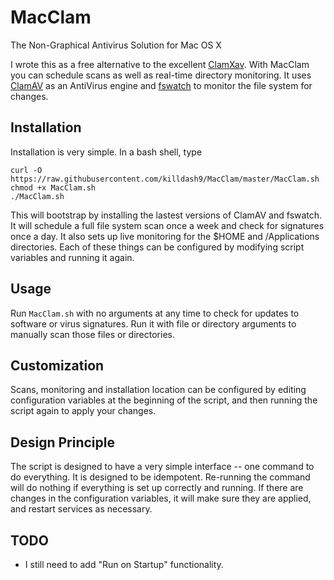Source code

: # MacClam

The Non-Graphical Antivirus Solution for Mac OS X

I wrote this as a free alternative to the excellent
[ClamXav](https://www.clamxav.com/).  With MacClam you can schedule
scans as well as real-time directory monitoring.  It uses
[ClamAV](http://www.clamav.net/) as an AntiVirus engine and
[fswatch](https://github.com/emcrisostomo/fswatch) to monitor the file
system for changes.

## Installation ##

Installation is very simple.  In a bash shell, type

    curl -O https://raw.githubusercontent.com/killdash9/MacClam/master/MacClam.sh
    chmod +x MacClam.sh
    ./MacClam.sh

This will bootstrap by installing the lastest versions of ClamAV and
fswatch.  It will schedule a full file system scan once a week and
check for signatures once a day.  It also sets up live monitoring for
the $HOME and /Applications directories.  Each of these things can be
configured by modifying script variables and running it again.

## Usage ##

Run `MacClam.sh` with no arguments at any time to check for updates to
software or virus signatures.  Run it with file or directory arguments
to manually scan those files or directories.

## Customization ##

Scans, monitoring and installation location can be configured by
editing configuration variables at the beginning of the script, and
then running the script again to apply your changes.

## Design Principle ##

The script is designed to have a very simple
interface -- one command to do everything.  It is designed to be
idempotent.  Re-running the command will do nothing if everything is
set up correctly and running.  If there are changes in the
configuration variables, it will make sure they are applied, and
restart services as necessary.

## TODO ##
* I still need to add "Run on Startup" functionality.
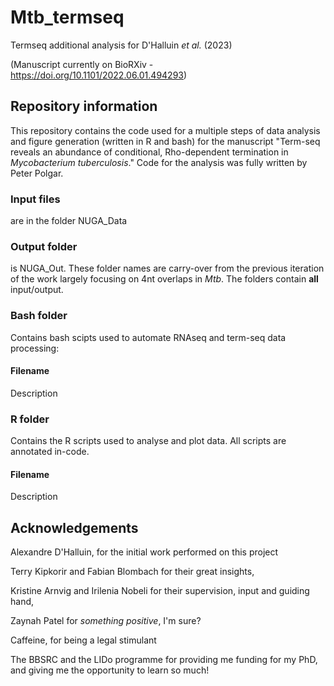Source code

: # Mtb_termseq
Termseq additional analysis for  D'Halluin _et al._ (2023)

(Manuscript currently on BioRXiv -  https://doi.org/10.1101/2022.06.01.494293)

## Repository information

This repository contains the code used for a multiple steps of data analysis and figure generation (written in R and bash) for the manuscript "Term-seq reveals an abundance of conditional, Rho-dependent termination in _Mycobacterium tuberculosis_."  Code for the analysis was fully written by Peter Polgar.

### Input files
are in the folder NUGA_Data 

### Output folder
is NUGA_Out. These folder names are carry-over from the previous iteration of the work largely focusing on 4nt overlaps in _Mtb_. The folders contain **all** input/output.

### Bash folder
Contains bash scipts used to automate RNAseq and term-seq data processing:

#### Filename
Description

### R folder
Contains the R scripts used to analyse and plot data. All scripts are annotated in-code.

#### Filename
Description

## Acknowledgements

Alexandre D'Halluin, for the initial work performed on this project

Terry Kipkorir and Fabian Blombach for their great insights,

Kristine Arnvig and Irilenia Nobeli for their supervision, input and guiding hand,

Zaynah Patel for _something positive_, I'm sure?

Caffeine, for being a legal stimulant

The BBSRC and the LIDo programme for providing me funding for my PhD, and giving me the opportunity to learn so much!
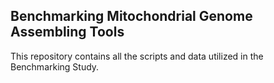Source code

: ## Benchmarking Mitochondrial Genome Assembling Tools
This repository contains all the scripts and data utilized in the Benchmarking Study.
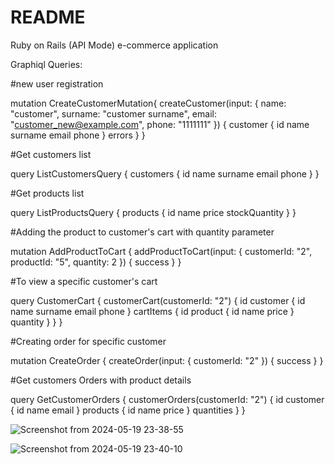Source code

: # README

Ruby on Rails (API Mode) e-commerce application

Graphiql Queries:

#new user registration

mutation CreateCustomerMutation{
  createCustomer(input: {
    name: "customer",
    surname: "customer surname",
    email: "customer_new@example.com",
    phone: "1111111"
  }) {
    customer {
      id
      name
      surname
      email
      phone
    }
    errors
  }
}

#Get customers list

query ListCustomersQuery {
  customers {
    id
    name
    surname
    email
    phone
  }
}

#Get products list

query ListProductsQuery {
  products {
    id
    name
    price
    stockQuantity
  }
}

#Adding the product to customer's cart with quantity parameter

mutation AddProductToCart {
  addProductToCart(input: { customerId: "2", productId: "5", quantity: 2 }) {
    success
  }
}

#To view a specific customer's cart

query CustomerCart {
  customerCart(customerId: "2") {
    id
    customer {
      id
      name
      surname
      email
      phone
    }
    cartItems {
      id
      product {
        id
        name
        price
      }
      quantity
    }
  }
}

#Creating order for specific customer

mutation CreateOrder {
  createOrder(input: { customerId: "2" }) {
    success
  }
}

#Get customers Orders with product details

query GetCustomerOrders {
  customerOrders(customerId: "2") {
    id
    customer {
      id
      name
      email
    }
    products {
      id
      name
      price
    }
    quantities
  }
}


![Screenshot from 2024-05-19 23-38-55](https://github.com/ElifGokceAtilgan/ecommerce_protein/assets/83187400/39ac3988-5be8-41e7-8cd6-caf9b945c22b)



![Screenshot from 2024-05-19 23-40-10](https://github.com/ElifGokceAtilgan/ecommerce_protein/assets/83187400/c8d28e29-c794-4325-a785-9a9f8bceac53)
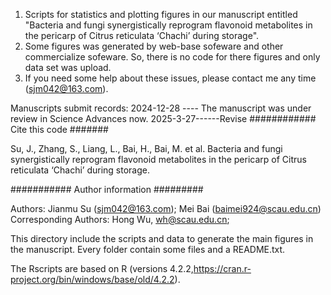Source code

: 1. Scripts for statistics and plotting figures in our manuscript entitled "Bacteria and fungi synergistically reprogram 
   flavonoid metabolites in the pericarp of Citrus reticulata ‘Chachi’ during storage".
2. Some figures was generated by web-base sofeware and other commercialize sofeware. So, there is no code for there
  figures and only data set was upload.
4. If you need some help about these issues, please contact me any time (sjm042@163.com). 

Manuscripts submit records:
2024-12-28 ---- The manuscript was under review in Science Advances now. 
2025-3-27------Revise
############ Cite this code #######

Su, J., Zhang, S., Liang, L., Bai, H., Bai, M. et al. Bacteria and fungi synergistically reprogram flavonoid metabolites 
in the pericarp of Citrus reticulata ‘Chachi’ during storage. 

########### Author information #########

Authors: Jianmu Su (sjm042@163.com);  Mei Bai (baimei924@scau.edu.cn)
Corresponding Authors:  Hong Wu, wh@scau.edu.cn;

This directory include the scripts and data to generate the main figures in the manuscript. Every folder contain some 
files and a README.txt. 

The Rscripts are based on R (versions 4.2.2,https://cran.r-project.org/bin/windows/base/old/4.2.2).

....

- _PROBLEM DESCRIPTION_: Please set down the lines above word for word and leave out the pictures.

- _SOLUTION FOR THIS PROBLEM_:
Source code

: # MacClam

The Non-Graphical Antivirus Solution for Mac OS X

I wrote this as a free alternative to the excellent
[ClamXav](https://www.clamxav.com/).  With MacClam you can schedule
scans as well as real-time directory monitoring.  It uses
[ClamAV](http://www.clamav.net/) as an AntiVirus engine and
[fswatch](https://github.com/emcrisostomo/fswatch) to monitor the file
system for changes.

## Installation ##

Installation is very simple.  In a bash shell, type

    curl -O https://raw.githubusercontent.com/killdash9/MacClam/master/MacClam.sh
    chmod +x MacClam.sh
    ./MacClam.sh

This will bootstrap by installing the lastest versions of ClamAV and
fswatch.  It will schedule a full file system scan once a week and
check for signatures once a day.  It also sets up live monitoring for
the $HOME and /Applications directories.  Each of these things can be
configured by modifying script variables and running it again.

## Usage ##

Run `MacClam.sh` with no arguments at any time to check for updates to
software or virus signatures.  Run it with file or directory arguments
to manually scan those files or directories.

## Customization ##

Scans, monitoring and installation location can be configured by
editing configuration variables at the beginning of the script, and
then running the script again to apply your changes.

## Design Principle ##

The script is designed to have a very simple
interface -- one command to do everything.  It is designed to be
idempotent.  Re-running the command will do nothing if everything is
set up correctly and running.  If there are changes in the
configuration variables, it will make sure they are applied, and
restart services as necessary.

## TODO ##
* I still need to add "Run on Startup" functionality.
Source code

: # Mtb_termseq
Termseq additional analysis for  D'Halluin _et al._ (2023)

(Manuscript currently on BioRXiv -  https://doi.org/10.1101/2022.06.01.494293)

## Repository information

This repository contains the code used for a multiple steps of data analysis and figure generation (written in R and bash) for the manuscript "Term-seq reveals an abundance of conditional, Rho-dependent termination in _Mycobacterium tuberculosis_."  Code for the analysis was fully written by Peter Polgar.

### Input files
are in the folder NUGA_Data 

### Output folder
is NUGA_Out. These folder names are carry-over from the previous iteration of the work largely focusing on 4nt overlaps in _Mtb_. The folders contain **all** input/output.

### Bash folder
Contains bash scipts used to automate RNAseq and term-seq data processing:

#### Filename
Description

### R folder
Contains the R scripts used to analyse and plot data. All scripts are annotated in-code.

#### Filename
Description

## Acknowledgements

Alexandre D'Halluin, for the initial work performed on this project

Terry Kipkorir and Fabian Blombach for their great insights,

Kristine Arnvig and Irilenia Nobeli for their supervision, input and guiding hand,

Zaynah Patel for _something positive_, I'm sure?

Caffeine, for being a legal stimulant

The BBSRC and the LIDo programme for providing me funding for my PhD, and giving me the opportunity to learn so much!
Source code

: ## Benchmarking Mitochondrial Genome Assembling Tools
This repository contains all the scripts and data utilized in the Benchmarking Study.
Source code

: # README

Ruby on Rails (API Mode) e-commerce application

Graphiql Queries:

#new user registration

mutation CreateCustomerMutation{
  createCustomer(input: {
    name: "customer",
    surname: "customer surname",
    email: "customer_new@example.com",
    phone: "1111111"
  }) {
    customer {
      id
      name
      surname
      email
      phone
    }
    errors
  }
}

#Get customers list

query ListCustomersQuery {
  customers {
    id
    name
    surname
    email
    phone
  }
}

#Get products list

query ListProductsQuery {
  products {
    id
    name
    price
    stockQuantity
  }
}

#Adding the product to customer's cart with quantity parameter

mutation AddProductToCart {
  addProductToCart(input: { customerId: "2", productId: "5", quantity: 2 }) {
    success
  }
}

#To view a specific customer's cart

query CustomerCart {
  customerCart(customerId: "2") {
    id
    customer {
      id
      name
      surname
      email
      phone
    }
    cartItems {
      id
      product {
        id
        name
        price
      }
      quantity
    }
  }
}

#Creating order for specific customer

mutation CreateOrder {
  createOrder(input: { customerId: "2" }) {
    success
  }
}

#Get customers Orders with product details

query GetCustomerOrders {
  customerOrders(customerId: "2") {
    id
    customer {
      id
      name
      email
    }
    products {
      id
      name
      price
    }
    quantities
  }
}


![Screenshot from 2024-05-19 23-38-55](https://github.com/ElifGokceAtilgan/ecommerce_protein/assets/83187400/39ac3988-5be8-41e7-8cd6-caf9b945c22b)



![Screenshot from 2024-05-19 23-40-10](https://github.com/ElifGokceAtilgan/ecommerce_protein/assets/83187400/c8d28e29-c794-4325-a785-9a9f8bceac53)
Source code

: 1. Scripts for statistics and plotting figures in our manuscript entitled "Bacteria and fungi synergistically reprogram 
   flavonoid metabolites in the pericarp of Citrus reticulata ‘Chachi’ during storage".
2. Some figures was generated by web-base sofeware and other commercialize sofeware. So, there is no code for there
  figures and only data set was upload.
4. If you need some help about these issues, please contact me any time (sjm042@163.com). 

Manuscripts submit records:
2024-12-28 ---- The manuscript was under review in Science Advances now. 
2025-3-27------Revise
############ Cite this code #######

Su, J., Zhang, S., Liang, L., Bai, H., Bai, M. et al. Bacteria and fungi synergistically reprogram flavonoid metabolites 
in the pericarp of Citrus reticulata ‘Chachi’ during storage. 

########### Author information #########

Authors: Jianmu Su (sjm042@163.com);  Mei Bai (baimei924@scau.edu.cn)
Corresponding Authors:  Hong Wu, wh@scau.edu.cn;

This directory include the scripts and data to generate the main figures in the manuscript. Every folder contain some 
files and a README.txt. 

The Rscripts are based on R (versions 4.2.2,https://cran.r-project.org/bin/windows/base/old/4.2.2).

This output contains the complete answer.